Syntax: string sprintf (string format, mixed [args] ...);
return value: String
Function type: Data processing
Content Description
This function is used to format a string. The parameter format is the converted form, starting with the percent sign% and ending with the conversion character. The converted format consists of the
Fill the blanks with characters. 0 words means blank space is 0, space is the default value, the space is left.
The Alignment method. The default value is right-aligned, and the minus table is aligned to the left.
Field width. To the minimum width.
Accuracy. Refers to the number of floating-point digits after the decimal point.
Type, see the following table% print percent symbol, do not convert.
b integer turns into binary.
The c integer is converted to the corresponding ASCII character.
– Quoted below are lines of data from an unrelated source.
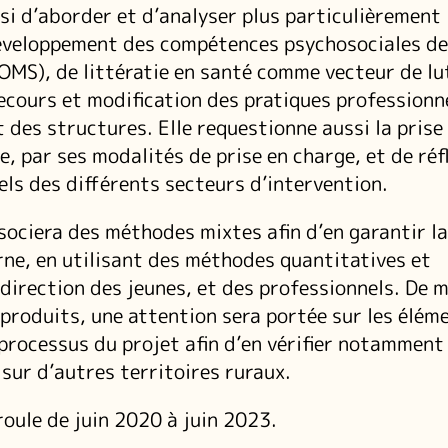
si d’aborder et d’analyser plus particulièrement 
éveloppement des compétences psychosociales de
l’OMS), de littératie en santé comme vecteur de lu
ecours et modification des pratiques professionne
des structures. Elle requestionne aussi la prise
, par ses modalités de prise en charge, et de réf
els des différents secteurs d’intervention.
sociera des méthodes mixtes afin d’en garantir la
rne, en utilisant des méthodes quantitatives et
 direction des jeunes, et des professionnels. De 
 produits, une attention sera portée sur les élém
processus du projet afin d’en vérifier notamment 
 sur d’autres territoires ruraux.
roule de juin 2020 à juin 2023.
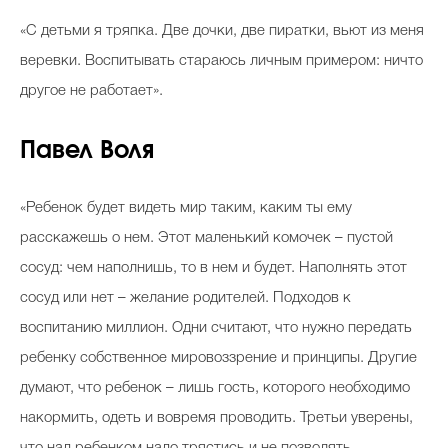
«С детьми я тряпка. Две дочки, две пиратки, вьют из меня
веревки. Воспитывать стараюсь личным примером: ничто
другое не работает».
Павел Воля
«Ребенок будет видеть мир таким, каким ты ему
расскажешь о нем. Этот маленький комочек – пустой
сосуд: чем наполнишь, то в нем и будет. Наполнять этот
сосуд или нет – желание родителей. Подходов к
воспитанию миллион. Одни считают, что нужно передать
ребенку собственное мировоззрение и принципы. Другие
думают, что ребенок – лишь гость, которого необходимо
накормить, одеть и вовремя проводить. Третьи уверены,
что над ребенком надо трястись и не позволять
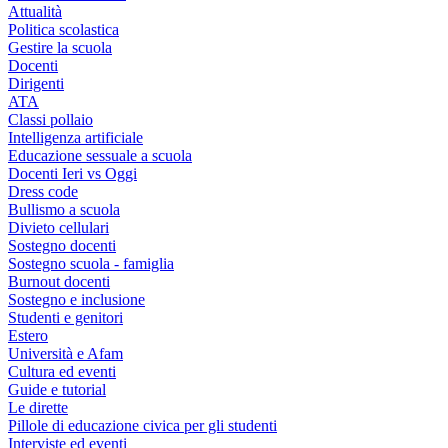
Attualità
Politica scolastica
Gestire la scuola
Docenti
Dirigenti
ATA
Classi pollaio
Intelligenza artificiale
Educazione sessuale a scuola
Docenti Ieri vs Oggi
Dress code
Bullismo a scuola
Divieto cellulari
Sostegno docenti
Sostegno scuola - famiglia
Burnout docenti
Sostegno e inclusione
Studenti e genitori
Estero
Università e Afam
Cultura ed eventi
Guide e tutorial
Le dirette
Pillole di educazione civica per gli studenti
Interviste ed eventi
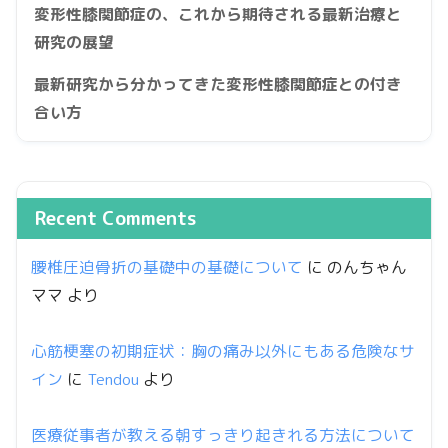
変形性膝関節症の、これから期待される最新治療と
研究の展望
最新研究から分かってきた変形性膝関節症との付き
合い方
Recent Comments
腰椎圧迫骨折の基礎中の基礎について
に
のんちゃん
ママ
より
心筋梗塞の初期症状：胸の痛み以外にもある危険なサ
イン
に
Tendou
より
医療従事者が教える朝すっきり起きれる方法について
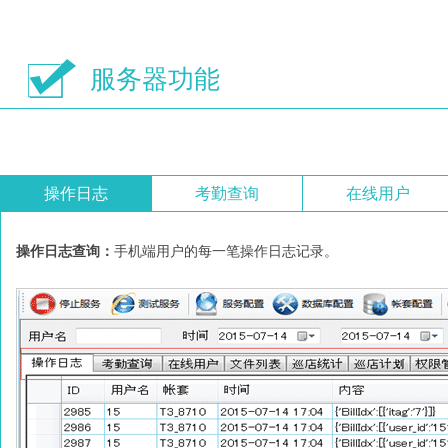
服务器功能
操作日志
考勤查询
在线用户
操作日志查询：
手机端用户的每一笔操作日志记录。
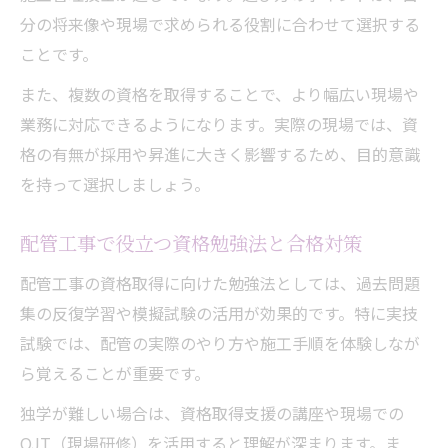
分の将来像や現場で求められる役割に合わせて選択する
ことです。
また、複数の資格を取得することで、より幅広い現場や
業務に対応できるようになります。実際の現場では、資
格の有無が採用や昇進に大きく影響するため、目的意識
を持って選択しましょう。
配管工事で役立つ資格勉強法と合格対策
配管工事の資格取得に向けた勉強法としては、過去問題
集の反復学習や模擬試験の活用が効果的です。特に実技
試験では、配管の実際のやり方や施工手順を体験しなが
ら覚えることが重要です。
独学が難しい場合は、資格取得支援の講座や現場での
OJT（現場研修）を活用すると理解が深まります。ま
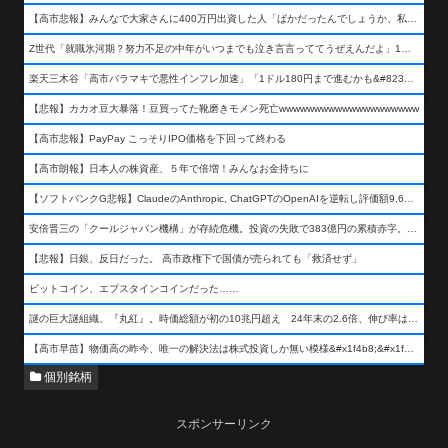
【高市悲報】みんなで大家さんに400万円出資した人「ばかだったんでしょうか、私は&#x1f622;」
Z世代「就職氷河期？努力不足の中年がいつまでも泣き言言っててうぜえんだよ」1万いいね
楽天三木谷「高市バラマキで悪性インフレ加速」「1ドル180円まで進むかも&#8230;もう看過できない」
【悲報】カカオ豆大暴落！豆買ってた靴磨きモメン死亡wwwwwwwwwwwwwwwwwwww
【高市悲報】PayPay こっそりIPO価格を下回って終わる
【高市朗報】日本人の株資産、５年で倍増！みんなお金持ちに
【ソフトバンクG悲報】ClaudeのAnthropic, ChatGPTのOpenAIを逆転し評価額9,650億ドル (約154兆円) の世界一価値あるAI企業に……
安倍晋三の「クールジャパン機構」が存続危機。投資の失敗で383億円の累積赤字。2025年度決算も大赤字の可能性。責任の所在はウヤムヤ
【悲報】日銀、反日だった。 高市政権下で国債が売られても「救済せず」
ビットコイン、エプスタインコインだった……
謎の巨大謎組織、『丸紅』。時価総額が初の10兆円超え 24年末の2.6倍、伸び率は謎組織首位
【高市早苗】物価高の昨今、唯一の解決法は株式投資しか無い模様&#x1f4b8;&#x1f4b8;&#x1f4b8;
個別銘柄
スポンサーリンク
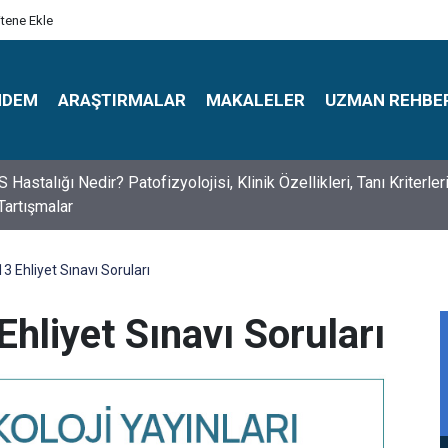
itene Ekle
NDEM
ARAŞTIRMALAR
MAKALELER
UZMAN REHBE
s Psikologlar Günü Nasıl Ortaya Çıktı? 10 Mayıs Tarihinin Hikaye
3 Ehliyet Sınavı Soruları
hliyet Sınavı Soruları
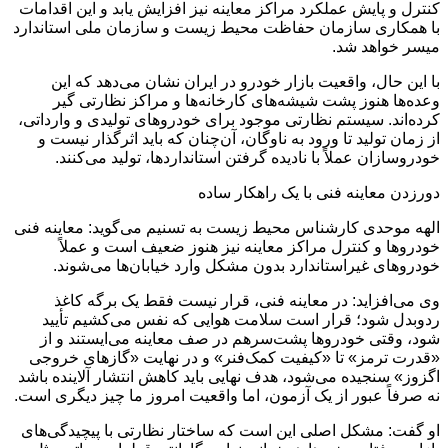
کنترل و پایش عملکرد مراکز معاینه نیز افزایش یابد و این اقدامات
با همکاری سازمان حفاظت محیط زیست و سازمان ملی استاندارد
میسر خواهد شد.
با این حال، واقعیت بازار خودرو در ایران نشان می‌دهد که این
وعده‌ها هنوز پشت شیشه‌های کارخانه‌ها و مراکز نظارتی گیر
کرده‌اند. سیستم نظارتی موجود برای خودروهای تولیدی و وارداتی،
از زمان تولید تا ورود به ناوگان، آن‌چنان که باید اثرگذار نیست و
خودروسازان عملاً با نادیده گرفتن استانداردها، تولید می‌کنند.
دورزدن معاینه فنی با یک راهکار ساده
الهه موحدی کارشناس محیط زیست به تسنیم می‌گوید: معاینه فنی
خودروها و کنترل مراکز معاینه نیز هنوز ضعیف است و عملاً
خودروهای غیراستاندارد بدون مشکل وارد خیابان‌ها می‌شوند.
وی می‌افزاید: در معاینه فنی، قرار نیست فقط یک برگه کاغذ
ردوبدل شود؛ قرار است سلامت هوایی که نفس می‌کشیم تأیید
شود، وقتی خودروها پشت‌سرهم در صف معاینه می‌ایستند و از
«قدرت ترمز» تا «کیفیت کمک‌فنر» و در نهایت «گازهای خروجی
اگزوز» سنجیده می‌شود، هدف نهایی باید کاهش انتشار آلاینده باشد
نه صرفاً عبور از یک آزمون، اما واقعیت امروز ما چیز دیگری است.
او گفت: مشکل اصلی این است که ساختار نظارتی با پیچیدگی‌های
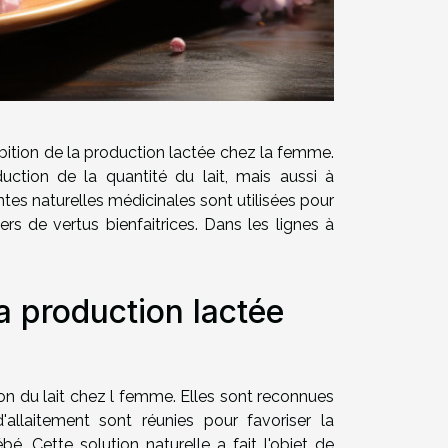
bition de la production lactée chez la femme.
ction de la quantité du lait, mais aussi à
ntes naturelles médicinales sont utilisées pour
ers de vertus bienfaitrices. Dans les lignes à
la production lactée
ion du lait chez l femme. Elles sont reconnues
'allaitement sont réunies pour favoriser la
é. Cette solution naturelle a fait l'objet de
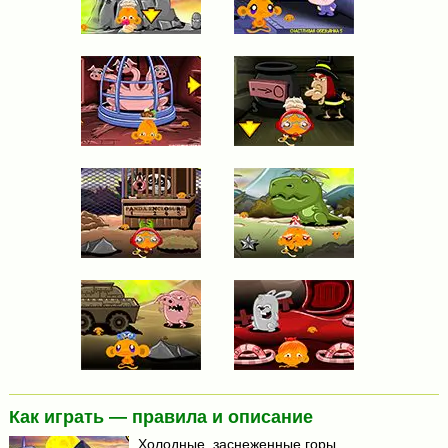
Как играть — правила и описание
Холодные, заснеженные горы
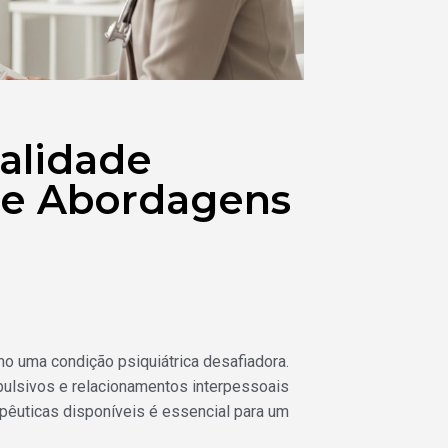
alidade
 e Abordagens
o uma condição psiquiátrica desafiadora.
pulsivos e relacionamentos interpessoais
pêuticas disponíveis é essencial para um
.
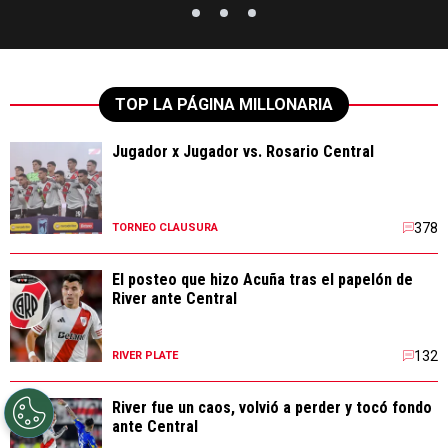
TOP LA PÁGINA MILLONARIA
Jugador x Jugador vs. Rosario Central
378
TORNEO CLAUSURA
El posteo que hizo Acuña tras el papelón de
River ante Central
132
RIVER PLATE
River fue un caos, volvió a perder y tocó fondo
ante Central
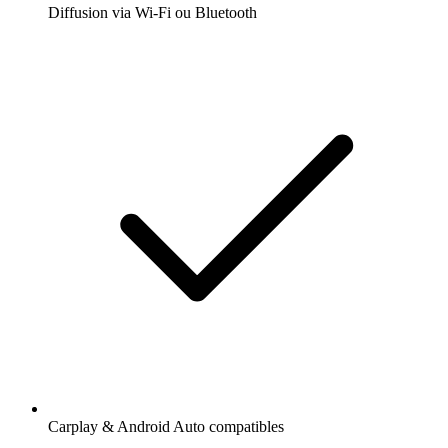
Diffusion via Wi-Fi ou Bluetooth
Carplay & Android Auto compatibles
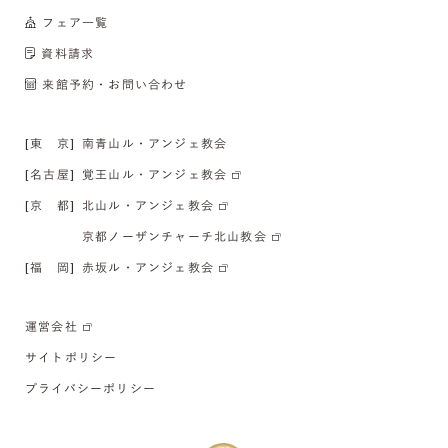
フェア一覧
資料請求
来館予約・お問い合わせ
[東 京]
南青山ル・アンジェ教会
[名古屋]
覚王山ル・アンジェ教会
[京 都]
北山ル・アンジェ教会
京都ノーザンチャーチ北山教会
[福 岡]
赤坂ル・アンジェ教会
運営会社
サイトポリシー
プライバシーポリシー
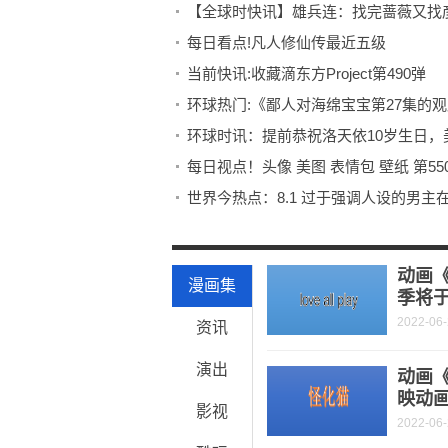
【全球时快讯】雄兵连：找完蔷薇又找
每日看点!凡人修仙传最近五级
当前快讯:收藏滴东方Project第490弹
环球热门:《鄙人对海绵宝宝第27集的
环球时讯：提前恭祝洛天依10岁生日，
每日视点！头像 美图 表情包 壁纸 第55
世界今热点：8.1 过于强调人设的男
世界观察：瓢虫雷迪番外【5】
全球热门:花间桃Mamo背景故事（长）
动画《
漫画集
季将于
2022-06
资讯
演出
动画《
映动
影视
2022-06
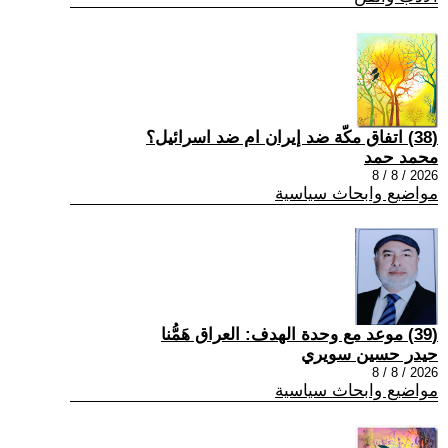
(38) اتفاق مكّة ضد إيران ام ضد اسرائيل؟
محمد حمد
2026 / 8 / 8
مواضيع وابحاث سياسية
(39) موعد مع وحدة الهدف: العراق هَمُّنا
حيدر حسين سويري
2026 / 8 / 8
مواضيع وابحاث سياسية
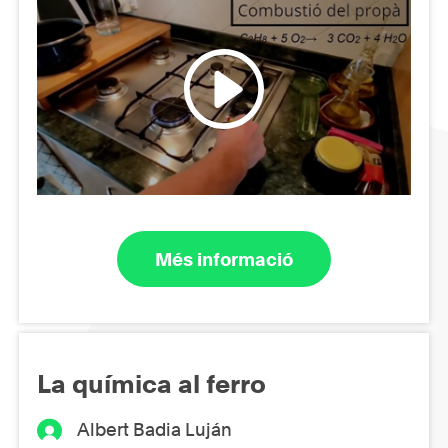
Més informació
La química al ferro
Albert Badia Luján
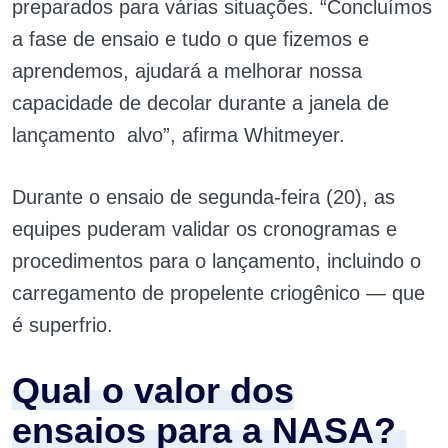
preparados para várias situações. “Concluímos
a fase de ensaio e tudo o que fizemos e
aprendemos, ajudará a melhorar nossa
capacidade de decolar durante a janela de
lançamento alvo”, afirma Whitmeyer.
Durante o ensaio de segunda-feira (20), as
equipes puderam validar os cronogramas e
procedimentos para o lançamento, incluindo o
carregamento de propelente criogênico — que
é superfrio.
Qual o valor dos
ensaios para a NASA?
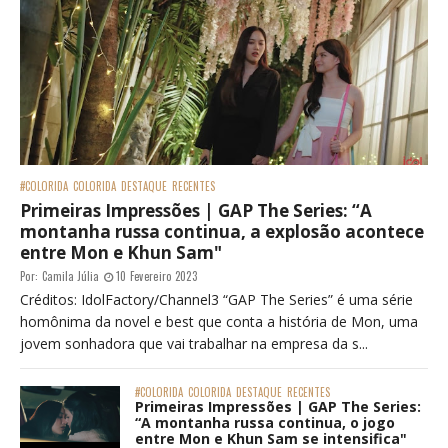
#COLORIDA
COLORIDA
DESTAQUE
RECENTES
Primeiras Impressões | GAP The Series: “A
montanha russa continua, a explosão acontece
entre Mon e Khun Sam"
Por:
Camila Júlia
10 Fevereiro 2023
Créditos: IdolFactory/Channel3 “GAP The Series” é uma série
homônima da novel e best que conta a história de Mon, uma
jovem sonhadora que vai trabalhar na empresa da s...
#COLORIDA
COLORIDA
DESTAQUE
RECENTES
Primeiras Impressões | GAP The Series:
“A montanha russa continua, o jogo
entre Mon e Khun Sam se intensifica"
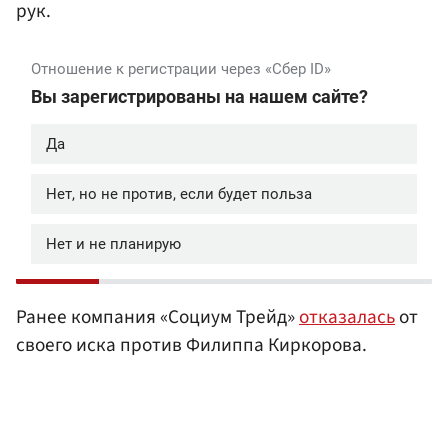
рук.
Ранее компания «Социум Трейд»
отказалась
от
своего иска против Филиппа Киркорова.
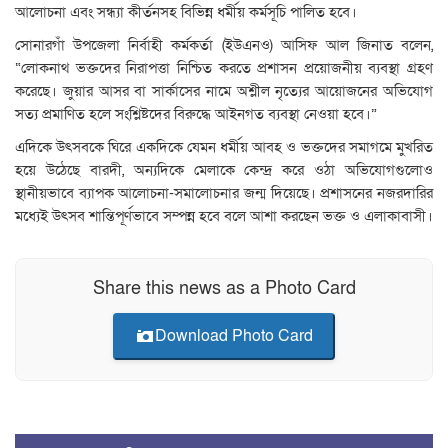
আলোচনা এবং সন্ধ্যা কীর্তনসহ বিভিন্ন ধর্মীয় কর্মসূচি পালিত হবে।
সোনারগাঁ উপজেলা নির্বাহী কর্মকর্তা (ইউএনও) আসিফ আল জিনাত বলেন,
“লোকনাথ ভক্তদের নিরাপত্তা নিশ্চিত করতে প্রশাসন প্রয়োজনীয় ব্যবস্থা গ্রহণ
করেছে। জুয়ার আসর বা সার্কাসের নামে অশ্লীল নৃত্যের আয়োজনের অভিযোগ
সত্য প্রমাণিত হলে সংশ্লিষ্টদের বিরুদ্ধে আইনগত ব্যবস্থা নেওয়া হবে।”
এদিকে উৎসবকে ঘিরে একদিকে যেমন ধর্মীয় আবহ ও ভক্তদের সমাগমে মুখরিত
হয়ে উঠেছে বারদী, অন্যদিকে মেলাকে কেন্দ্র করে ওঠা অভিযোগগুলোও
স্থানীয়ভাবে ব্যাপক আলোচনা-সমালোচনার জন্ম দিয়েছে। প্রশাসনের নজরদারির
মধ্যেই উৎসব শান্তিপূর্ণভাবে সম্পন্ন হবে বলে আশা করছেন ভক্ত ও এলাকাবাসী।
Share this news as a Photo Card
Download Photo Card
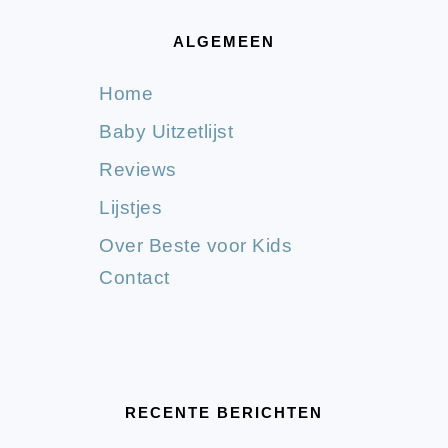
ALGEMEEN
Home
Baby Uitzetlijst
Reviews
Lijstjes
Over Beste voor Kids
Contact
RECENTE BERICHTEN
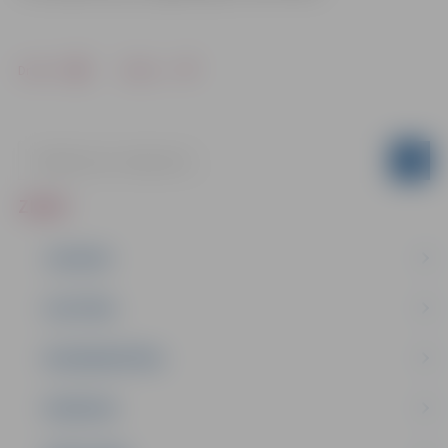
Drukāt
Dalīties
ZIŅAS
JAUNUMI
IZGLĪTĪBA
NODARBINĀTĪBA
PASĀKUMI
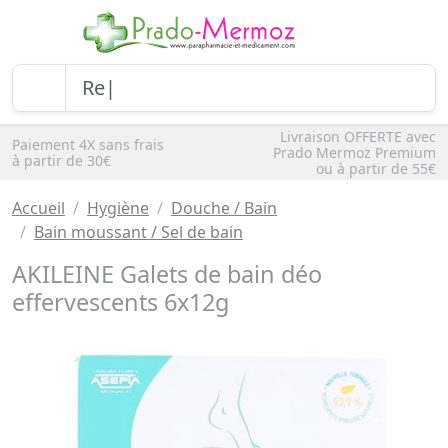
Livraison OFFERTE avec
Paiement 4X sans frais
Prado Mermoz Premium
à partir de 30€
ou à partir de 55€
Accueil
Hygiène
Douche / Bain
Bain moussant / Sel de bain
AKILEINE Galets de bain déo
effervescents 6x12g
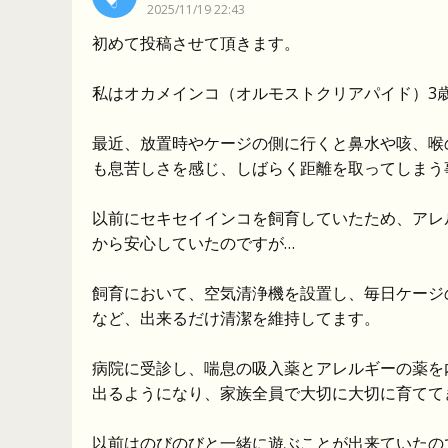
2025/11/19 22:43
初めて投稿させて頂きます。
私はオカメインコ（オルモストクリアパイド）3
最近、放置時やケージの側に行くと鼻水や咳、喉
も息苦しさを感じ、しばらく距離を取ってしまう
以前にセキセイインコを飼育していたため、アレ
から安心していたのですが…
飼育において、空気清浄機を設置し、毎日ケージ
など、出来るだけ清潔を維持してます。
病院に受診し、喘息の吸入薬とアレルギーの薬を
出るようになり、家族全員で大切に大切に育てて
以前はのびのびと一緒に遊ぶことが出来ていたの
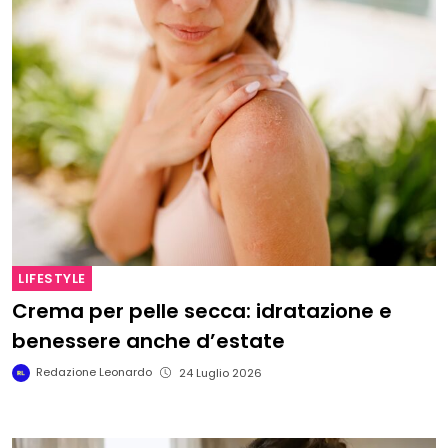
LIFESTYLE
Crema per pelle secca: idratazione e
benessere anche d’estate
Redazione Leonardo
24 Luglio 2026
D integers are turned into 10.
The F-Times precision number is converted to floating point numbers.
o integers are turned into octal.
The s integer is converted into a string.
The x integer is converted to lowercase 16 rounding.
X integers are converted to uppercase 16 rounding.
The above describes the sprintf php sprintf function to make your SQL operations more secure, including the sprintf aspect of the content, I hope that the PHP tutorial interested in a friend to help.